All I’m saying is any office that buys thin toilet paper is not really saving money. All savings are lost when the hand soap runs out faster…
let me be very clear: i would rather attend a Pig’s wedding than attempt to sift through the dumpster you people have made out of my dm box,
[hospital]
*crying*
Jim it’s your turn to change the baby
*picks up baby*
-Ok brb
*comes back holding a black baby*
-I think they’re onto us
before coffee: don’t talk to me
after coffee: please don’t talk to me
as someone who lives on earth rising sea levels are alarming. But as someone who has always wanted to be a mermaid? I’m intrigued
[cute guy approaches at bar]
Him: Hey can I…
Me: [blushing] Yes?
Him: Can I get a pic of you for my mom? You look just like my grandpa.
I love Chinese food as much as the next guy, but you’ll never convince me a chicken fried this rice.
Me: Are those fries seasoned?
Waiter: They’ve seen a few things.
My savings account has been empty for so long that a Spirit Halloween just opened up inside it
FRIEND FROM COLLEGE: After I sold my tech company, I moved to France where I met my wife, Juliette. We have three beautiful kids and run a bed & breakfast in Paris.

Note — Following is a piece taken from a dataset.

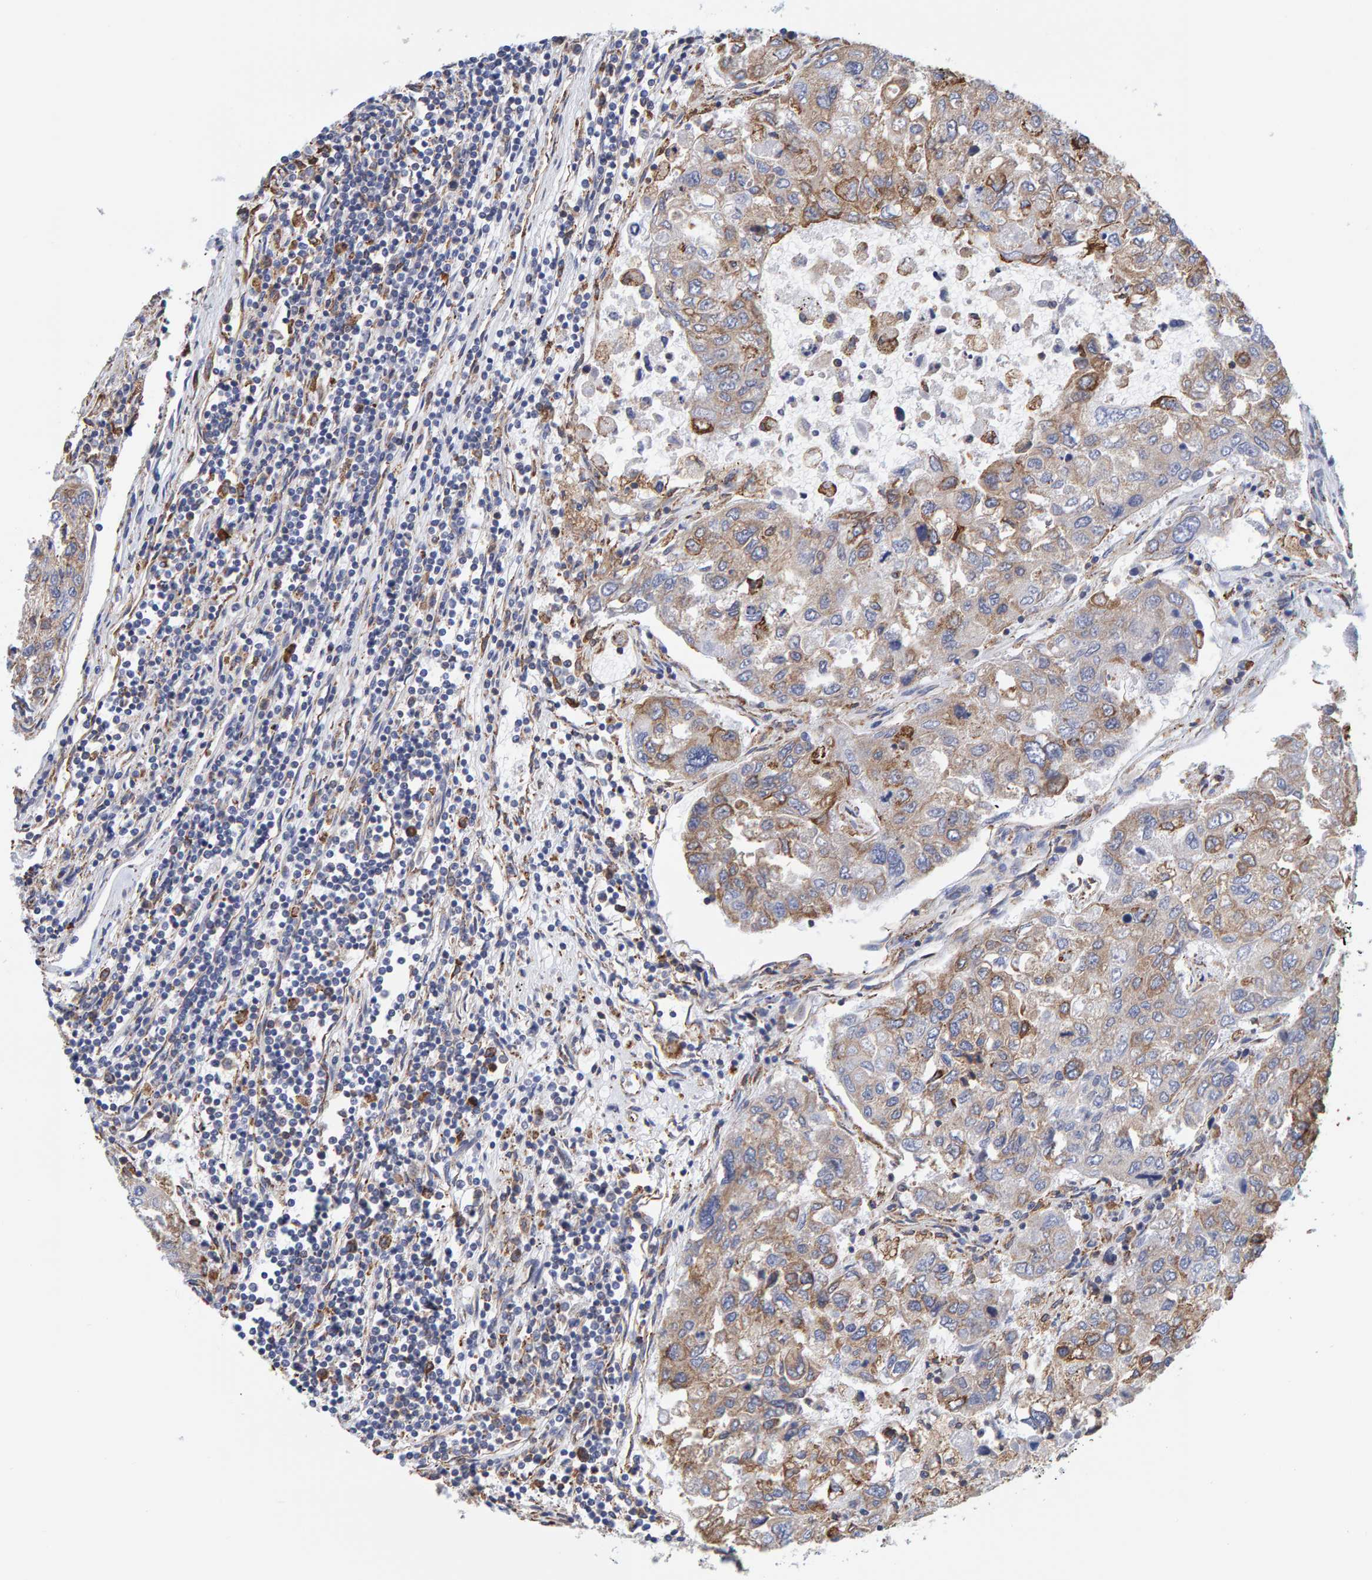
{"staining": {"intensity": "moderate", "quantity": "25%-75%", "location": "cytoplasmic/membranous"}, "tissue": "urothelial cancer", "cell_type": "Tumor cells", "image_type": "cancer", "snomed": [{"axis": "morphology", "description": "Urothelial carcinoma, High grade"}, {"axis": "topography", "description": "Lymph node"}, {"axis": "topography", "description": "Urinary bladder"}], "caption": "This micrograph reveals IHC staining of human high-grade urothelial carcinoma, with medium moderate cytoplasmic/membranous positivity in about 25%-75% of tumor cells.", "gene": "SGPL1", "patient": {"sex": "male", "age": 51}}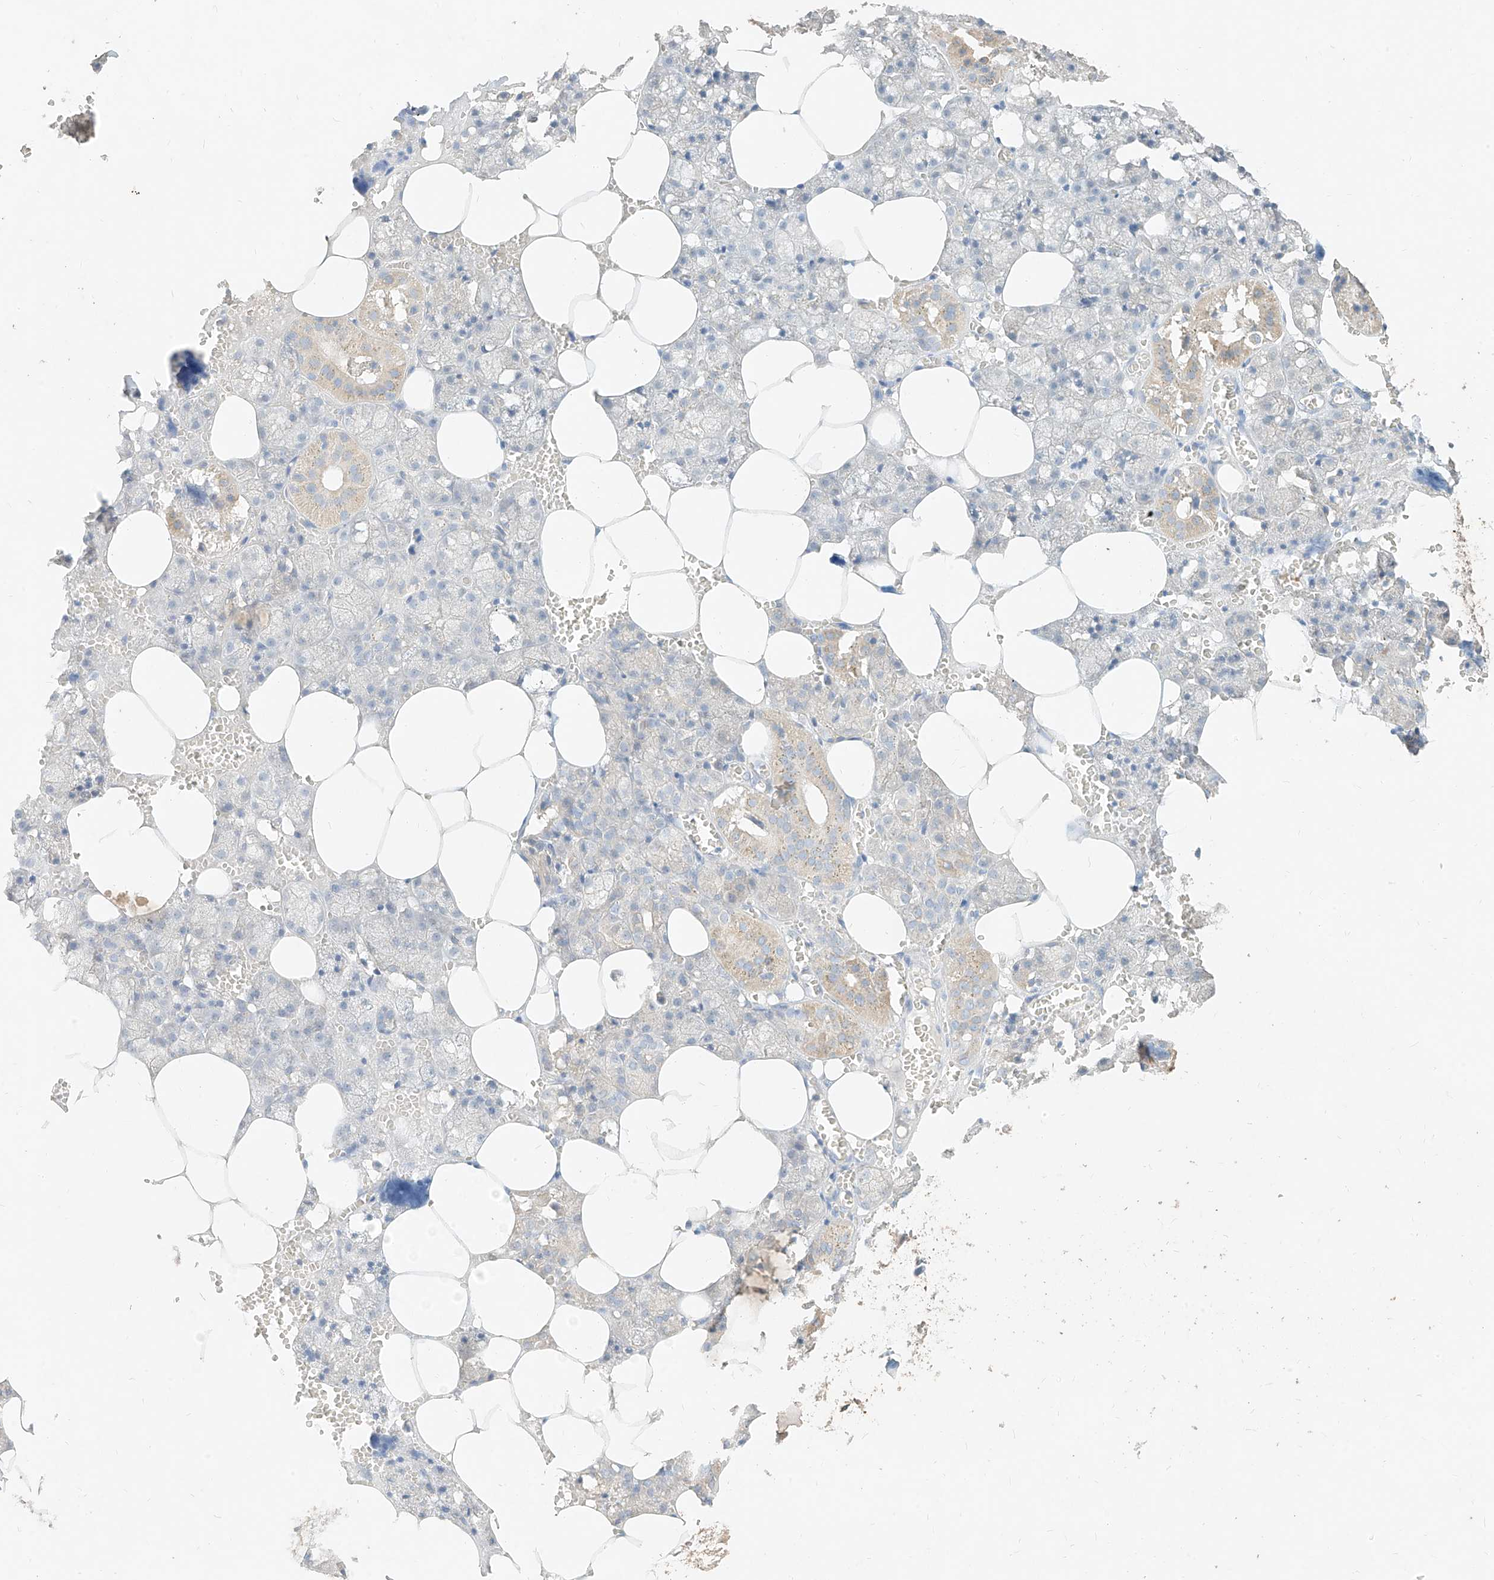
{"staining": {"intensity": "weak", "quantity": "<25%", "location": "cytoplasmic/membranous"}, "tissue": "salivary gland", "cell_type": "Glandular cells", "image_type": "normal", "snomed": [{"axis": "morphology", "description": "Normal tissue, NOS"}, {"axis": "topography", "description": "Salivary gland"}], "caption": "An immunohistochemistry photomicrograph of benign salivary gland is shown. There is no staining in glandular cells of salivary gland. (Stains: DAB IHC with hematoxylin counter stain, Microscopy: brightfield microscopy at high magnification).", "gene": "ZZEF1", "patient": {"sex": "male", "age": 62}}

ME: Remember how I used to like creamy peanut butter? Now I like chunky
Okay, you got me, I’m not really a gynecologist. What gave it away? Was it the tongue thing?
These kids act like they’ve never gotten a half-pealed hard boiled egg for Halloween before.
“Man, people have a lot of free time on their hands,” says my husband, standing idly by our window for several minutes staring at everyone attending our neighbor’s garage sale.
Mom: if all your friends jumped off a bridge would you jump too
Me: no
Mom: how about 1 friend
Me: what
Mom: ok no friends & a ride there
Only a fool would use the toothbrush the dentist gives you. You think the dentist would freely hand you the tools that would keep them away?